_MATERIAL TO PROCESS_:
□ □ □
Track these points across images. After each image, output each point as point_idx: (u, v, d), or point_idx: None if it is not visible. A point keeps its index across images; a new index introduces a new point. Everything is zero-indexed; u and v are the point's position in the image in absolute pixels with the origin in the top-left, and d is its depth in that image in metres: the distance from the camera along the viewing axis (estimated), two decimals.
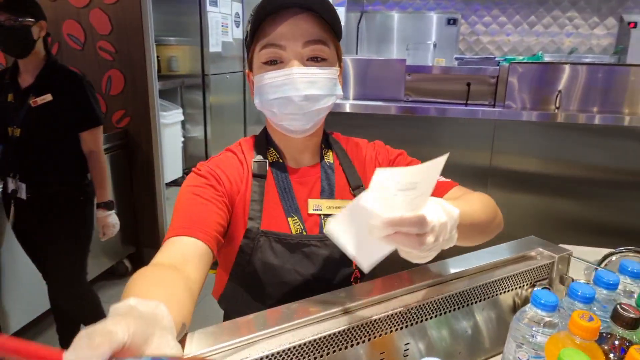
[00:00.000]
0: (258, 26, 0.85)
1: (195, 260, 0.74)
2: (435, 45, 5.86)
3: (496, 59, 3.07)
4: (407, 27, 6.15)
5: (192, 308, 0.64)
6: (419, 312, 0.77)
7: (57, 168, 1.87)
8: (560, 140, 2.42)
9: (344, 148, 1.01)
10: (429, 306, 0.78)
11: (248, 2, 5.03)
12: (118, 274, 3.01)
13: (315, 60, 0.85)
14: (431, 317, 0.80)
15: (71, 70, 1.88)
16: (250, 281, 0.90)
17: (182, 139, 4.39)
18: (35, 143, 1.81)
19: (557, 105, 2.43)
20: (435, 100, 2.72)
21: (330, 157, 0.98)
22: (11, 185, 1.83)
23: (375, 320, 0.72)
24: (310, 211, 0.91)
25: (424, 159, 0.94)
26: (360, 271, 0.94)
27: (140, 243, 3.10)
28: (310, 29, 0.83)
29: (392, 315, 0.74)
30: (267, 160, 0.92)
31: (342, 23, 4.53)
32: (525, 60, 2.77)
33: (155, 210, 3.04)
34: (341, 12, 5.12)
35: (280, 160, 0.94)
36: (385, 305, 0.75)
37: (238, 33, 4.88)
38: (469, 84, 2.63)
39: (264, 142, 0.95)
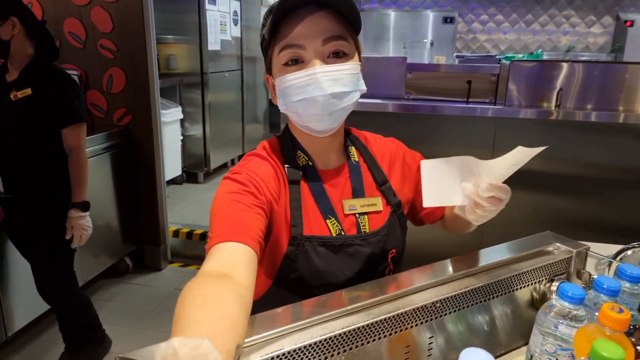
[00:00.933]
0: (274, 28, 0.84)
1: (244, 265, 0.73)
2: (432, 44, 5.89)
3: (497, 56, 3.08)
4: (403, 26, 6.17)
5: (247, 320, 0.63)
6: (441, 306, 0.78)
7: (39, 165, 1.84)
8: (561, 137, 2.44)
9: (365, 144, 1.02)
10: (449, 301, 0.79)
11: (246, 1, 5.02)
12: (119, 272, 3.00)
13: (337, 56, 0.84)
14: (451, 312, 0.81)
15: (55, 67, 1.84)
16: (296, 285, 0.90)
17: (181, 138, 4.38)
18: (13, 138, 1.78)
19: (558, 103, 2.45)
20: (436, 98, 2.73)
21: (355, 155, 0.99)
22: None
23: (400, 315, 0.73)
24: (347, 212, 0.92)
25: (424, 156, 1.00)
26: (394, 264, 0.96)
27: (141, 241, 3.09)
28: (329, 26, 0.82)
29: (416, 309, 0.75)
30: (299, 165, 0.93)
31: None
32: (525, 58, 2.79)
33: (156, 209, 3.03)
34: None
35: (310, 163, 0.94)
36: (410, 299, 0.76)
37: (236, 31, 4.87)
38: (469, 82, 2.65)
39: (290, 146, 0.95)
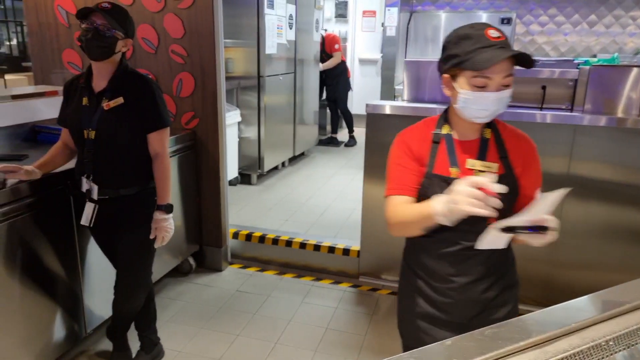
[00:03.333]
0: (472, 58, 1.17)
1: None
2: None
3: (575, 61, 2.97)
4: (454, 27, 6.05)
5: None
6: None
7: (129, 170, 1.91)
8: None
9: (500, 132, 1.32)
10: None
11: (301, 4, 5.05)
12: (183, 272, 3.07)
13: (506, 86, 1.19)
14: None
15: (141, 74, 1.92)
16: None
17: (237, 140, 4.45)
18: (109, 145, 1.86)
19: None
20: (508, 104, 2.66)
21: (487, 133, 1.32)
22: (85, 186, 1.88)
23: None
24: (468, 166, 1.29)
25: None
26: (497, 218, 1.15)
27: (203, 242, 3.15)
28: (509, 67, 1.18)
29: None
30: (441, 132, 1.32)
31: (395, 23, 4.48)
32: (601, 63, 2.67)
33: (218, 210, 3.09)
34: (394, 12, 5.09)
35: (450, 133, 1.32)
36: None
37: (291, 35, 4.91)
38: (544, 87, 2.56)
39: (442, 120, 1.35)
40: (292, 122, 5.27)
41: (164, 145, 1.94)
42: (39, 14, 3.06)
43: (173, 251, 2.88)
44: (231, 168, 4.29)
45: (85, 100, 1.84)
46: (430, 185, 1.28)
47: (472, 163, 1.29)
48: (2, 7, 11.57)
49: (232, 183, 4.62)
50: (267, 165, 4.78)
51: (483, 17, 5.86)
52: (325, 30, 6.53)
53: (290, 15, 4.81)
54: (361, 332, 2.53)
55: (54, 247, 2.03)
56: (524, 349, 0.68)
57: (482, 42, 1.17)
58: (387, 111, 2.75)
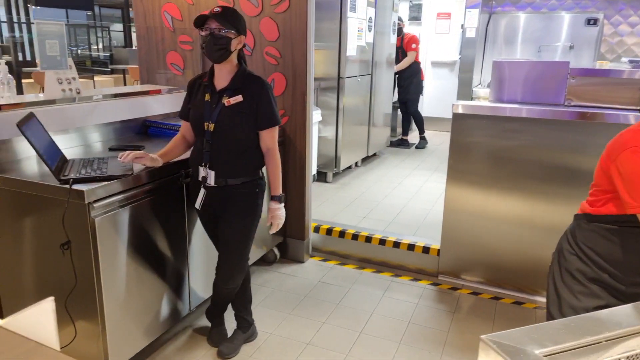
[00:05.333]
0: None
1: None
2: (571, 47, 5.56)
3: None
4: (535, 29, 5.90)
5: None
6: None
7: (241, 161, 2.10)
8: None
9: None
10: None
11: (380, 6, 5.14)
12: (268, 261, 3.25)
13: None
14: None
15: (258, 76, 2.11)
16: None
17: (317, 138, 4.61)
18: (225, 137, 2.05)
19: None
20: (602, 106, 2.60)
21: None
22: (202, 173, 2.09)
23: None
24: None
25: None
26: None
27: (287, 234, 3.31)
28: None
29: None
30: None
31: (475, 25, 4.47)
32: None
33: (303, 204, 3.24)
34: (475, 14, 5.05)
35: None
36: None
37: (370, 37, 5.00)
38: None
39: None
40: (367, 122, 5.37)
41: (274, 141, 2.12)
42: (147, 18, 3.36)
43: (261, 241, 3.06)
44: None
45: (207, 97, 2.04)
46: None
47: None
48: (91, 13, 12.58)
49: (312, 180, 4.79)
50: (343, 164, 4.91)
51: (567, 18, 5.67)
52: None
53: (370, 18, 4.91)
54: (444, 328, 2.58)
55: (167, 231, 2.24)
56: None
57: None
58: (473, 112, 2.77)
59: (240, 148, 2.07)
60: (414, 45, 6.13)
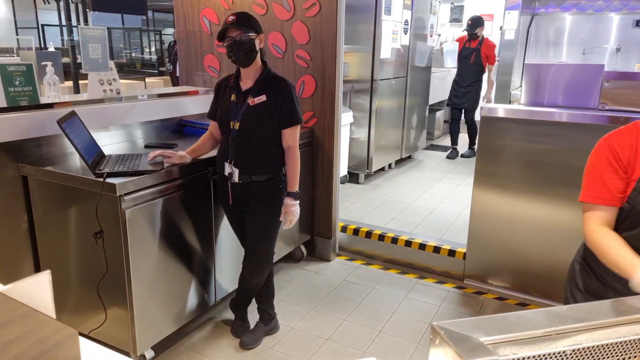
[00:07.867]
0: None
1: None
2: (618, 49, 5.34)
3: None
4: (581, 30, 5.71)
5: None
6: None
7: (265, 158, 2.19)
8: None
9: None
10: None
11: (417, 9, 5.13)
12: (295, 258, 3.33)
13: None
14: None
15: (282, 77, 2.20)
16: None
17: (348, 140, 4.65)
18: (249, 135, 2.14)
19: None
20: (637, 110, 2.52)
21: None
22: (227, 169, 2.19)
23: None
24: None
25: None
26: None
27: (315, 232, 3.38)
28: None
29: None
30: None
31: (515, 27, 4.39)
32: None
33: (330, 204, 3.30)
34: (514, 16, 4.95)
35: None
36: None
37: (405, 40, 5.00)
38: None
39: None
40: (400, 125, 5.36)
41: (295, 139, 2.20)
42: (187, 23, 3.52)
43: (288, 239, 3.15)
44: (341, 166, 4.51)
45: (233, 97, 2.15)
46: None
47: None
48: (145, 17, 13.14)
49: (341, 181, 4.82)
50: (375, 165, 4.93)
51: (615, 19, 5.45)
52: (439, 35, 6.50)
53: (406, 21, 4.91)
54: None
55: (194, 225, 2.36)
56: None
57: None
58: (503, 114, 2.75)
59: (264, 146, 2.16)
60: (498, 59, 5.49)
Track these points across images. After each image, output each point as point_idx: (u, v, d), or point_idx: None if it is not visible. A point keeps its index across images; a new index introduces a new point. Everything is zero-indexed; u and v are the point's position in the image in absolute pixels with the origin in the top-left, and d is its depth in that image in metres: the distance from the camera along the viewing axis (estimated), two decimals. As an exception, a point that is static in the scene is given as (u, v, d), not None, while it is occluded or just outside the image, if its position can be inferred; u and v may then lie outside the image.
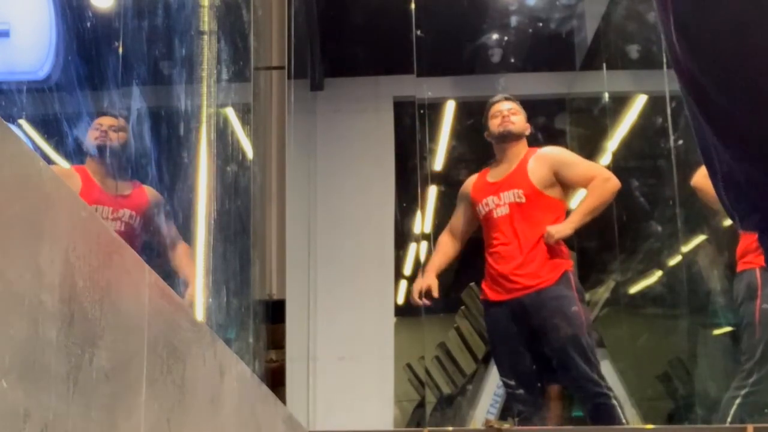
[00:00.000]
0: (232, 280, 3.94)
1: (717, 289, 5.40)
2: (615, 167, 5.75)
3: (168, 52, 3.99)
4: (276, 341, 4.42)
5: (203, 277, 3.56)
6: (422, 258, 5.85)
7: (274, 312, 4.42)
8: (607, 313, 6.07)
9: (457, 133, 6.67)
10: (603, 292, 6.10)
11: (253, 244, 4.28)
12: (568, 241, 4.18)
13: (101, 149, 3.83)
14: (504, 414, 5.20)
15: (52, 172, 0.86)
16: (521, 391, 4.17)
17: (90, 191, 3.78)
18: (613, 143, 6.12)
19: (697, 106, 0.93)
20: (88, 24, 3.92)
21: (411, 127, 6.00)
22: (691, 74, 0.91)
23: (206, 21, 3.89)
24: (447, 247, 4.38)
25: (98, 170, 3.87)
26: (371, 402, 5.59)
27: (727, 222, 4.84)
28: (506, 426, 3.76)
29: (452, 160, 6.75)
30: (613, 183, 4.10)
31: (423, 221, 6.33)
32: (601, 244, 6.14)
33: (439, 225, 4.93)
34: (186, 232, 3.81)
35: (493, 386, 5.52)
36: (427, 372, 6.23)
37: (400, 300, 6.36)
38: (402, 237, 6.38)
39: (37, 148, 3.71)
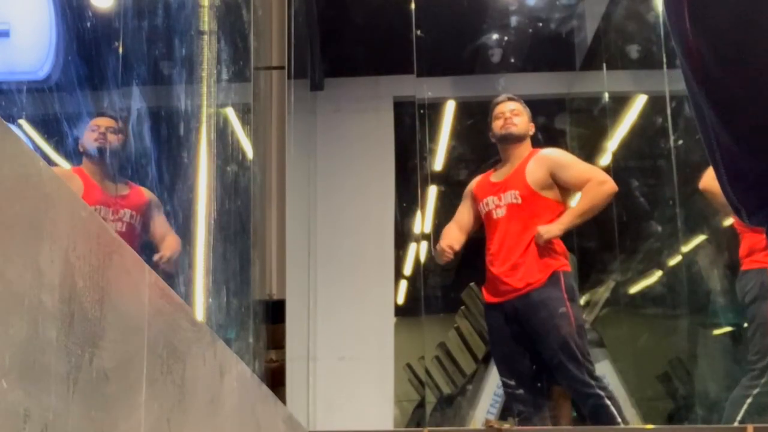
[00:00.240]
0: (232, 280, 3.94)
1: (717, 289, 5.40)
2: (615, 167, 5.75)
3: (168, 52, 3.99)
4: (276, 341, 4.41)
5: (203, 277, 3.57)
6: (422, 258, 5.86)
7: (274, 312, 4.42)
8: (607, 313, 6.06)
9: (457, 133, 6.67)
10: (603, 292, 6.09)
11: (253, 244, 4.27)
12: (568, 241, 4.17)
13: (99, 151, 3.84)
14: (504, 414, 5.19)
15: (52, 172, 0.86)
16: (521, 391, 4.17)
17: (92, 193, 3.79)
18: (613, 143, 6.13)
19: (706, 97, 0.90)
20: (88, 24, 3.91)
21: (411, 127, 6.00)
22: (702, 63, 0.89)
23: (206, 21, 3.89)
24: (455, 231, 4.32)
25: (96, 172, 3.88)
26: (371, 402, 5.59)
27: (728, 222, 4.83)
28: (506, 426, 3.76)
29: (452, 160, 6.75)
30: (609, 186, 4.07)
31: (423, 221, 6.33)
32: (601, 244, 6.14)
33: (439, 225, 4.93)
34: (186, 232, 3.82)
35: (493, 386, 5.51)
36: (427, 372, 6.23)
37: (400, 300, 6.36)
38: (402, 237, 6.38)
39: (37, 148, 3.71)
□ □ □
_INSTRUCTIONS TO FOLLOW_: Reproduce exactly, and only, the part of the listing above that begins at the line with "14: (431, 317, 0.80)" and goes on through the line with "39: (264, 142, 0.95)".

_ANSWER TO THE PROBLEM_:
14: (431, 317, 0.80)
15: (71, 70, 1.88)
16: (250, 281, 0.90)
17: (182, 139, 4.39)
18: (35, 143, 1.81)
19: (557, 105, 2.43)
20: (435, 100, 2.72)
21: (330, 157, 0.98)
22: (11, 185, 1.83)
23: (375, 320, 0.72)
24: (310, 211, 0.91)
25: (424, 159, 0.94)
26: (360, 271, 0.94)
27: (140, 243, 3.10)
28: (310, 29, 0.83)
29: (392, 315, 0.74)
30: (267, 160, 0.92)
31: (342, 23, 4.53)
32: (525, 60, 2.77)
33: (155, 210, 3.04)
34: (341, 12, 5.12)
35: (280, 160, 0.94)
36: (385, 305, 0.75)
37: (238, 33, 4.88)
38: (469, 84, 2.63)
39: (264, 142, 0.95)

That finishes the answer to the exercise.